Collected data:
_ _ _ _ _ _ _

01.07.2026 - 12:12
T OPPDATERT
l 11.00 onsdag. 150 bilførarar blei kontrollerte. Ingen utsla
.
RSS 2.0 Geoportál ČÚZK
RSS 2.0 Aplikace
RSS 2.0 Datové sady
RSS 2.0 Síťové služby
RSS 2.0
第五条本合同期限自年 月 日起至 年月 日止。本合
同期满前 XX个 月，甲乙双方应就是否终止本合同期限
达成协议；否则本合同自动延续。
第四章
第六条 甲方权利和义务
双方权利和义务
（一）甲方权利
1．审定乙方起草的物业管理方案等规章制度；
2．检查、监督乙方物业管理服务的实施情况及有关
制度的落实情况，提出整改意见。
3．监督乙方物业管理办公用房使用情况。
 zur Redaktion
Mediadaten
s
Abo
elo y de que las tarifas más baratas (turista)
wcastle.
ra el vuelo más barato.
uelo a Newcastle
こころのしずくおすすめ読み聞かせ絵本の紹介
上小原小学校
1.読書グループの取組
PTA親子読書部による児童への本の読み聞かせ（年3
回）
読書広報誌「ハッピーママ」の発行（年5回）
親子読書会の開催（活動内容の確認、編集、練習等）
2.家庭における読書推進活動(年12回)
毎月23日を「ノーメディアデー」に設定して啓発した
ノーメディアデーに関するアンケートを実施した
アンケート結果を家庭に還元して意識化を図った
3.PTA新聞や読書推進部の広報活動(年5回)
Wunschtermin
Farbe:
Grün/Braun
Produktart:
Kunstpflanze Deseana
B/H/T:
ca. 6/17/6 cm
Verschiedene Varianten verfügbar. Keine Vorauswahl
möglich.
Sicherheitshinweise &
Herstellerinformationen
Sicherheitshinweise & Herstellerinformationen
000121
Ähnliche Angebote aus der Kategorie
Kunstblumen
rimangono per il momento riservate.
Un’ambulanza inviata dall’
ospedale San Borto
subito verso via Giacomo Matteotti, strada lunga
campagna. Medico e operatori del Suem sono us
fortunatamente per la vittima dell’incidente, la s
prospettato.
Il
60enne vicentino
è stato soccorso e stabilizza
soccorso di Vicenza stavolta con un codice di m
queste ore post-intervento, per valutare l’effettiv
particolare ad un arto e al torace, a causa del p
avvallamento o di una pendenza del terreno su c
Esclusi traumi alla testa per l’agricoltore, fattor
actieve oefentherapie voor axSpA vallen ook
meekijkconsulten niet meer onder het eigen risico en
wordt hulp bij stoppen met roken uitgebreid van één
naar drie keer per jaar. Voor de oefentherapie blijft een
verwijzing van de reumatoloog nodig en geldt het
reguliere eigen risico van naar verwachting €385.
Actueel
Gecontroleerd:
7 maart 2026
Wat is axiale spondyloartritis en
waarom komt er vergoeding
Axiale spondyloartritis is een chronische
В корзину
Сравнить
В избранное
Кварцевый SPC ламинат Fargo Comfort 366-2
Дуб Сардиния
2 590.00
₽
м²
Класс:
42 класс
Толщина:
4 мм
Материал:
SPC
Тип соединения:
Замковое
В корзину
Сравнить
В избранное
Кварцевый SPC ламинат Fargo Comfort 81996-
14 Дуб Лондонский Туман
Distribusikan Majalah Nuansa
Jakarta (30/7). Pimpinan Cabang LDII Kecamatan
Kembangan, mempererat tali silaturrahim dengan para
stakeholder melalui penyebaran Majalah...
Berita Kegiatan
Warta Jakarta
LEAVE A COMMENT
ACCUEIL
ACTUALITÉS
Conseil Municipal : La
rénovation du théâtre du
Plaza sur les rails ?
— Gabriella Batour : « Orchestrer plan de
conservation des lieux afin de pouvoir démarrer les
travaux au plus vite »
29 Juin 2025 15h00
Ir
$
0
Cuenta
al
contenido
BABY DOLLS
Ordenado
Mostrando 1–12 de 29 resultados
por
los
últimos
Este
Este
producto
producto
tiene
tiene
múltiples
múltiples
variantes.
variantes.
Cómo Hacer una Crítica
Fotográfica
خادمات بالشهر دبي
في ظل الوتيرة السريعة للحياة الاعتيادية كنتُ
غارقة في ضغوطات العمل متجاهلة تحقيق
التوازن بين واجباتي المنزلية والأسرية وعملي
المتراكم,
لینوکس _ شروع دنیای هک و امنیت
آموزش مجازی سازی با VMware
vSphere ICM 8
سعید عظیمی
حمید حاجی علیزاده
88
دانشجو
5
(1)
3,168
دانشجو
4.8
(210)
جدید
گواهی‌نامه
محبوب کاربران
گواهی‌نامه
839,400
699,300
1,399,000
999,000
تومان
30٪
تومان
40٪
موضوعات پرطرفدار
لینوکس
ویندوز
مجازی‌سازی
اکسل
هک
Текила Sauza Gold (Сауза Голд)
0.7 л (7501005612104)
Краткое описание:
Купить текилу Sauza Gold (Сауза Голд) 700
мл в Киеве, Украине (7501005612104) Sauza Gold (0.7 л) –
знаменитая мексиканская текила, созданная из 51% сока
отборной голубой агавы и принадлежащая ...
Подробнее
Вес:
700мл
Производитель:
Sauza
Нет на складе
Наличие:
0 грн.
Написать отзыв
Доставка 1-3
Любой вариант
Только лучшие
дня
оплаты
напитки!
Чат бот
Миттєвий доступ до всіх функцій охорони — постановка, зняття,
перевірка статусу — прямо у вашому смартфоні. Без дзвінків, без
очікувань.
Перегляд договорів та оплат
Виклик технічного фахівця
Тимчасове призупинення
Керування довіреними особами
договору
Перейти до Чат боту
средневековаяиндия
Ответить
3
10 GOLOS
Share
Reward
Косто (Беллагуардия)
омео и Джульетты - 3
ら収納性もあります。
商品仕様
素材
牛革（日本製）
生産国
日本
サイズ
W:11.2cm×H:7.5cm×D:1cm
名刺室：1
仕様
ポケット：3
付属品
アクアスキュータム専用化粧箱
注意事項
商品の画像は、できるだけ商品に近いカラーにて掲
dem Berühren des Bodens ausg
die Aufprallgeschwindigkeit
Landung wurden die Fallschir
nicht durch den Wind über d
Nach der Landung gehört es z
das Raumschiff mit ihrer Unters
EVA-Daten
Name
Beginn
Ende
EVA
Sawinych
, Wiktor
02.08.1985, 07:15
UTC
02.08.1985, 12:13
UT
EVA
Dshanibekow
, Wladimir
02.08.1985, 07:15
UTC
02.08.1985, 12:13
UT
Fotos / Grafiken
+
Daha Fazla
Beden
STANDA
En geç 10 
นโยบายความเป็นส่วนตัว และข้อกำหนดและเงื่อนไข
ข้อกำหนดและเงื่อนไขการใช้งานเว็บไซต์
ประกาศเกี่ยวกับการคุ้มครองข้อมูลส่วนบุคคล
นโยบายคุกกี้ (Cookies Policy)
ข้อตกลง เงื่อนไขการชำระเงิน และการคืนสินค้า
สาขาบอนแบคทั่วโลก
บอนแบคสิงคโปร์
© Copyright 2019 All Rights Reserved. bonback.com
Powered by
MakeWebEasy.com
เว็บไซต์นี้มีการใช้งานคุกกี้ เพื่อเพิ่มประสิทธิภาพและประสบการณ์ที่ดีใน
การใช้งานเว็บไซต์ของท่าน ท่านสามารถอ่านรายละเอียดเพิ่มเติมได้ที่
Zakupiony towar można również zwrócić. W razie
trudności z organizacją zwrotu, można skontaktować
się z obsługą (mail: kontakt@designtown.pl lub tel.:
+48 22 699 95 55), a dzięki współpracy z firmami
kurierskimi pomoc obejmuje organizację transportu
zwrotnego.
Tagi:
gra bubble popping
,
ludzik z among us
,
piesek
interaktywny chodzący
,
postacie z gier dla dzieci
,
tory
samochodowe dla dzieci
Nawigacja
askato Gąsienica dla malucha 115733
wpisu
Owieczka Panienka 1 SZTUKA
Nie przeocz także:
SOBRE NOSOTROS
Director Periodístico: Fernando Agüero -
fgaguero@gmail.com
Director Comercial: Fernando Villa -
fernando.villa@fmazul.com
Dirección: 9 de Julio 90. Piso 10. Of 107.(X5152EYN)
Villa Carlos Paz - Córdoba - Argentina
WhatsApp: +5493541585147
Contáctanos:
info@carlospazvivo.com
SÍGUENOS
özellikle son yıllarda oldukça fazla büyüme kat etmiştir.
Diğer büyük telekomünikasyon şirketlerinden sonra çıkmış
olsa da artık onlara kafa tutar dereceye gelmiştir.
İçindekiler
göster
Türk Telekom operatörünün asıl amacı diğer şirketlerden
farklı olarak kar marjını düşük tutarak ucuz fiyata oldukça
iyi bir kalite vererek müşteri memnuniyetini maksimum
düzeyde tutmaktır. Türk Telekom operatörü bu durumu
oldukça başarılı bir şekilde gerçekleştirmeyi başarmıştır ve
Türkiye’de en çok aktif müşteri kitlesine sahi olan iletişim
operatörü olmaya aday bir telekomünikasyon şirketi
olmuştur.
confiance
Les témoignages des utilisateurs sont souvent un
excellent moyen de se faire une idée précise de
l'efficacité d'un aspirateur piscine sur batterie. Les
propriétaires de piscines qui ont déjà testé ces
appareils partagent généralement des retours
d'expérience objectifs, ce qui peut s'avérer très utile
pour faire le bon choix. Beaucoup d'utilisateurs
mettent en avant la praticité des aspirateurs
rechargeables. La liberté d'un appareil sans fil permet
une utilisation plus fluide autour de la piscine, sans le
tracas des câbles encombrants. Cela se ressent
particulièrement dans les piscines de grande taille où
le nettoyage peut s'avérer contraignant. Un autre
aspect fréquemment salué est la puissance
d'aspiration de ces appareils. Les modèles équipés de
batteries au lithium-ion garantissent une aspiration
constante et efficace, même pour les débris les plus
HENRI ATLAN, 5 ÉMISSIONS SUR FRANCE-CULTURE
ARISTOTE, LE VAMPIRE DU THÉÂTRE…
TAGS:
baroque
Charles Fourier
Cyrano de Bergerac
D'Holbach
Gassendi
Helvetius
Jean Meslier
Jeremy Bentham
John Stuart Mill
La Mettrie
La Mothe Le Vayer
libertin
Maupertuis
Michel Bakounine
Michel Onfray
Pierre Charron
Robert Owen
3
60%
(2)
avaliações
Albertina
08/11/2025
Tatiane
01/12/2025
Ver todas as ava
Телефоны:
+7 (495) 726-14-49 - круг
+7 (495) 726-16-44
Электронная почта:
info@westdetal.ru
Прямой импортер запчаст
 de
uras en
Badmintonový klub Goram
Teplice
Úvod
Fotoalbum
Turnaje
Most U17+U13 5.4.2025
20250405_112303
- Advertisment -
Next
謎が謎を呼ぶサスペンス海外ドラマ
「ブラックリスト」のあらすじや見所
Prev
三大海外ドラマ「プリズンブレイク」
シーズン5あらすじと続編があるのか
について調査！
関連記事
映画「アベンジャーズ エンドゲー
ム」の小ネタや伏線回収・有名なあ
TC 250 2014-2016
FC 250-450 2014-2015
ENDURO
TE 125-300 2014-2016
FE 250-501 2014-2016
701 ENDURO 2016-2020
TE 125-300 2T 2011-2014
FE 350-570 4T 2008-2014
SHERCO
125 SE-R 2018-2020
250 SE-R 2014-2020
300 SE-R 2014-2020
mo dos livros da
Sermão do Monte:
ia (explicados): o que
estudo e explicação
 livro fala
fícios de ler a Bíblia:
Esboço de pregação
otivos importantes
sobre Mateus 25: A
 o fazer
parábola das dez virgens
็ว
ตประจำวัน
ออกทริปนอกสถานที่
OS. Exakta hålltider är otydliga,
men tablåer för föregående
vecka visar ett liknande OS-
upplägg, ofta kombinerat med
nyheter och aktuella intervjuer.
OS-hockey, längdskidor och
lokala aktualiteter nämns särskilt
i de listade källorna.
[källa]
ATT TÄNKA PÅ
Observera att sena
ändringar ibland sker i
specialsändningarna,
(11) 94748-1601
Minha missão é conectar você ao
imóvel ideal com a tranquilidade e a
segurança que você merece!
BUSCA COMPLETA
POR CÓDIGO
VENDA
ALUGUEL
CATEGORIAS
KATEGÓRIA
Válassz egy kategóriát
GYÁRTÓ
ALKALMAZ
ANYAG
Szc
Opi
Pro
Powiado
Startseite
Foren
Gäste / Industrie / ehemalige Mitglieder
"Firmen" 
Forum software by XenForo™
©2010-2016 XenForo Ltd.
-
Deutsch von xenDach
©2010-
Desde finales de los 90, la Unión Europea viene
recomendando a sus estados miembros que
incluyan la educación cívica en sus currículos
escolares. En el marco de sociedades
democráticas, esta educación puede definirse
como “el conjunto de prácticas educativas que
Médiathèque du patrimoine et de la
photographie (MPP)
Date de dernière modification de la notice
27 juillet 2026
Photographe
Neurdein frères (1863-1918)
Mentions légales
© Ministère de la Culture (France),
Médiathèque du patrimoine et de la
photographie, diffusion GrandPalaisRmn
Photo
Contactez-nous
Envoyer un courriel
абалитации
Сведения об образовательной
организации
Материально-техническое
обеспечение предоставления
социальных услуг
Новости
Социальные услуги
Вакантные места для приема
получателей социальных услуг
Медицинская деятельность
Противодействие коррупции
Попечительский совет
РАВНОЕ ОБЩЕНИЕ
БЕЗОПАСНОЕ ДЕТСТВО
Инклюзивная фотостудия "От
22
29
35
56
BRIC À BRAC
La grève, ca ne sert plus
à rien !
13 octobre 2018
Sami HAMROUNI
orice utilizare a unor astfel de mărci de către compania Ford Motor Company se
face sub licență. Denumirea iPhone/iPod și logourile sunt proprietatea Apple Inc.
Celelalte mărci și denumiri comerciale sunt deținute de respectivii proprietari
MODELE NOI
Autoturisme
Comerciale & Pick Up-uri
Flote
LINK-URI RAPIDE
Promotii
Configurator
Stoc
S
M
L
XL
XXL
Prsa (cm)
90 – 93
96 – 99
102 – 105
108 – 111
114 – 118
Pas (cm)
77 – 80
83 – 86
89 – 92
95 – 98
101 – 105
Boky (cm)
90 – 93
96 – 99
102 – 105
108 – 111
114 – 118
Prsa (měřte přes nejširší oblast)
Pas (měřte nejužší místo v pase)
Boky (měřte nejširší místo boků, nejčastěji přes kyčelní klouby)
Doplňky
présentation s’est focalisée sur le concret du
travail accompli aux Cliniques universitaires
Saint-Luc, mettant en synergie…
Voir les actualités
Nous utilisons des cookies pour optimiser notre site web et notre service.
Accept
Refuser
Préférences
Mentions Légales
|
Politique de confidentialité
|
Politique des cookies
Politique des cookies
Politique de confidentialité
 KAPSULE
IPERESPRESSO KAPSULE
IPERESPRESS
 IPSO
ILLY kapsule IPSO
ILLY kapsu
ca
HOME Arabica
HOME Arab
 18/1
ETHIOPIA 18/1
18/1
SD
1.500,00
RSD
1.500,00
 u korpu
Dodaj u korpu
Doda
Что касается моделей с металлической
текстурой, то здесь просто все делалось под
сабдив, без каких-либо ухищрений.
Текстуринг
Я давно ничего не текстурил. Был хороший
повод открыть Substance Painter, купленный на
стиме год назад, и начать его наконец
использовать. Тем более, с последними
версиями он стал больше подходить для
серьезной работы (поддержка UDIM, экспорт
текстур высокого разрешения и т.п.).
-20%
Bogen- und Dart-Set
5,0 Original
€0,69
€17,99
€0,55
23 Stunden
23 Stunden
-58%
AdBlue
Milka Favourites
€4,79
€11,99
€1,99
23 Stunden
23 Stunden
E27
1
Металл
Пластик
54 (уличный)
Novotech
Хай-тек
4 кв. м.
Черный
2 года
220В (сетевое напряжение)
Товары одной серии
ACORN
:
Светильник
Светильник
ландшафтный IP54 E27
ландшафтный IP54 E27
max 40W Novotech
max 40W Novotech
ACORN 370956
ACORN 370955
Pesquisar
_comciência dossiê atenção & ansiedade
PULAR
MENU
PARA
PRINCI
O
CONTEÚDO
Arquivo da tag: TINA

_ _ _ _ _ _ _

> _Task brief_
Write out exactly the lines above from the line with "Türkiye’de en çok" through the line with "Ver todas as ava", both of them included, and leave out all other lines.

> _Answer to the problem_
Türkiye’de en çok aktif müşteri kitlesine sahi olan iletişim
operatörü olmaya aday bir telekomünikasyon şirketi
olmuştur.
confiance
Les témoignages des utilisateurs sont souvent un
excellent moyen de se faire une idée précise de
l'efficacité d'un aspirateur piscine sur batterie. Les
propriétaires de piscines qui ont déjà testé ces
appareils partagent généralement des retours
d'expérience objectifs, ce qui peut s'avérer très utile
pour faire le bon choix. Beaucoup d'utilisateurs
mettent en avant la praticité des aspirateurs
rechargeables. La liberté d'un appareil sans fil permet
une utilisation plus fluide autour de la piscine, sans le
tracas des câbles encombrants. Cela se ressent
particulièrement dans les piscines de grande taille où
le nettoyage peut s'avérer contraignant. Un autre
aspect fréquemment salué est la puissance
d'aspiration de ces appareils. Les modèles équipés de
batteries au lithium-ion garantissent une aspiration
constante et efficace, même pour les débris les plus
HENRI ATLAN, 5 ÉMISSIONS SUR FRANCE-CULTURE
ARISTOTE, LE VAMPIRE DU THÉÂTRE…
TAGS:
baroque
Charles Fourier
Cyrano de Bergerac
D'Holbach
Gassendi
Helvetius
Jean Meslier
Jeremy Bentham
John Stuart Mill
La Mettrie
La Mothe Le Vayer
libertin
Maupertuis
Michel Bakounine
Michel Onfray
Pierre Charron
Robert Owen
3
60%
(2)
avaliações
Albertina
08/11/2025
Tatiane
01/12/2025
Ver todas as ava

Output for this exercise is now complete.